▶ [TASK OBJECTIVE]
Your task is to show every line in the listing below that includes "ISTMOD".

▶ [SUPPLIED DATA]
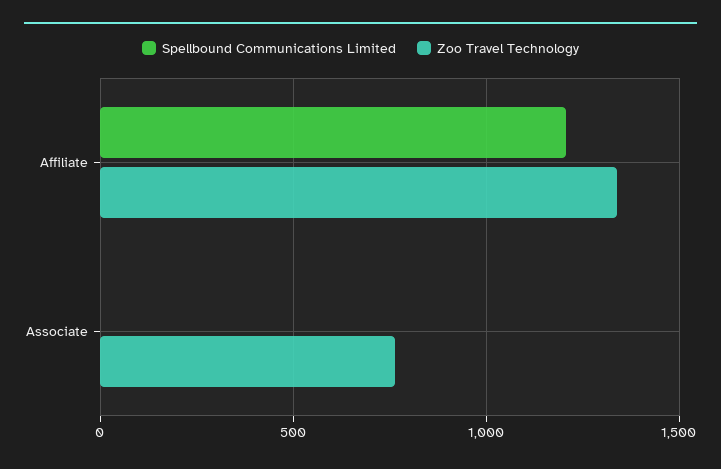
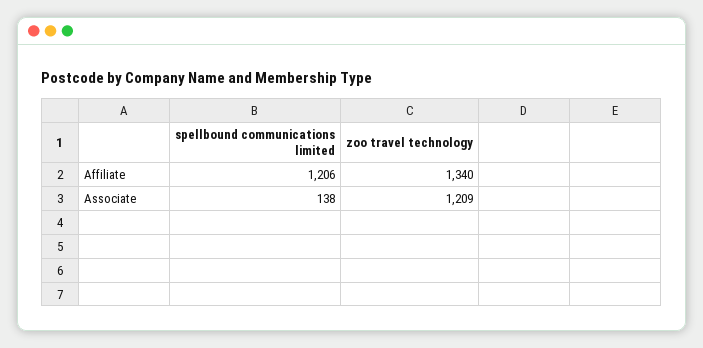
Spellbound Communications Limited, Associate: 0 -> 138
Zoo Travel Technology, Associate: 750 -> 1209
...
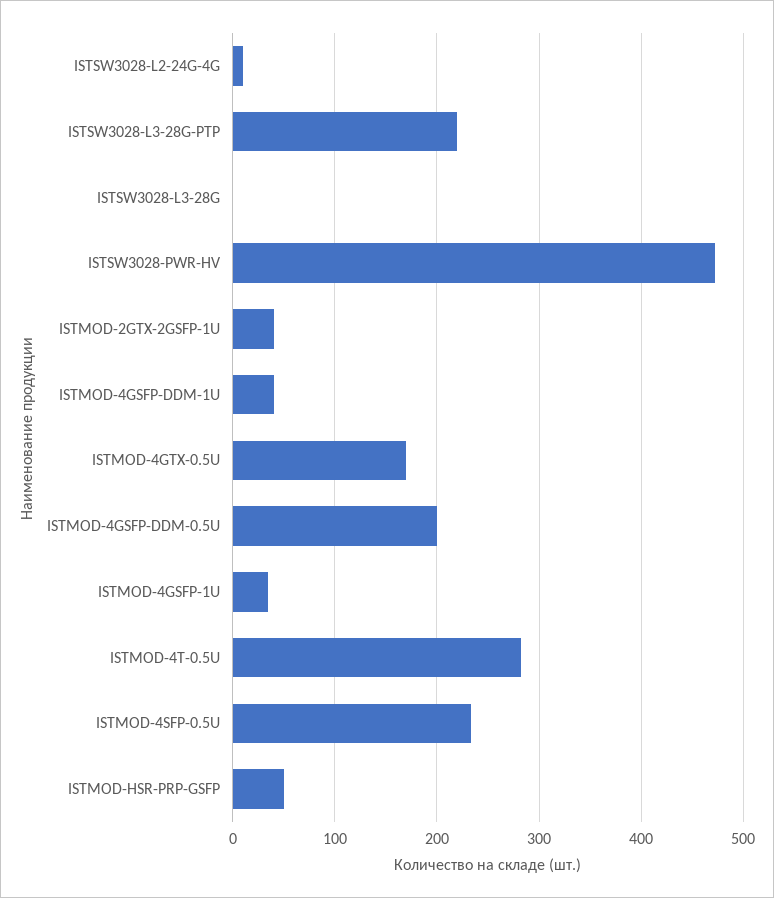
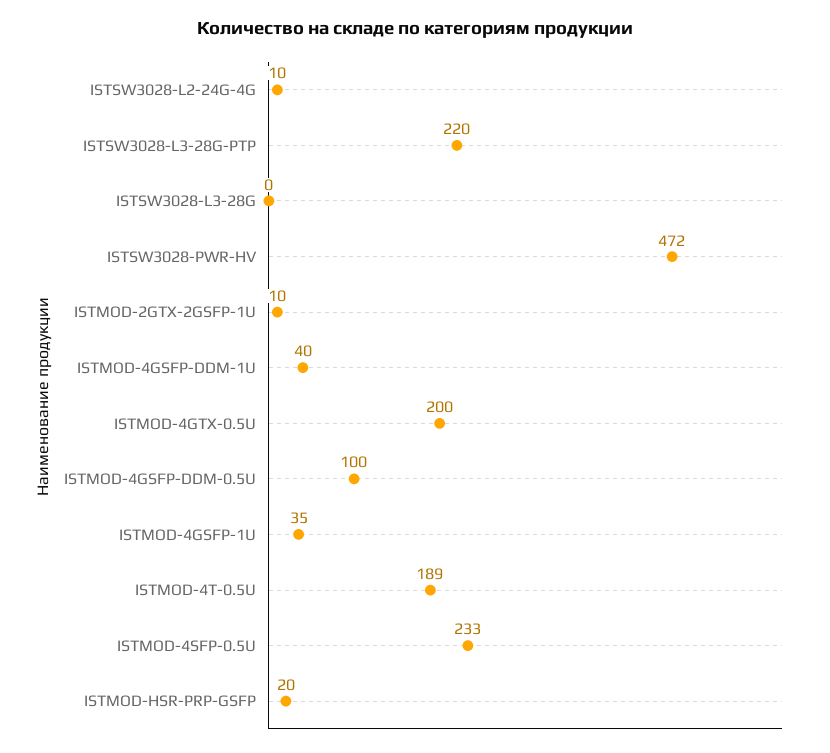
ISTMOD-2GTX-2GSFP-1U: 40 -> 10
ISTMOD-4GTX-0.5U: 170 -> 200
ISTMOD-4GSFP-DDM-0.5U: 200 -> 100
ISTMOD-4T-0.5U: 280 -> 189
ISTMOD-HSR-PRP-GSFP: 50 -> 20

▶ [COMPLETED TASK]
ISTMOD-2GTX-2GSFP-1U: 40 -> 10
ISTMOD-4GTX-0.5U: 170 -> 200
ISTMOD-4GSFP-DDM-0.5U: 200 -> 100
ISTMOD-4T-0.5U: 280 -> 189
ISTMOD-HSR-PRP-GSFP: 50 -> 20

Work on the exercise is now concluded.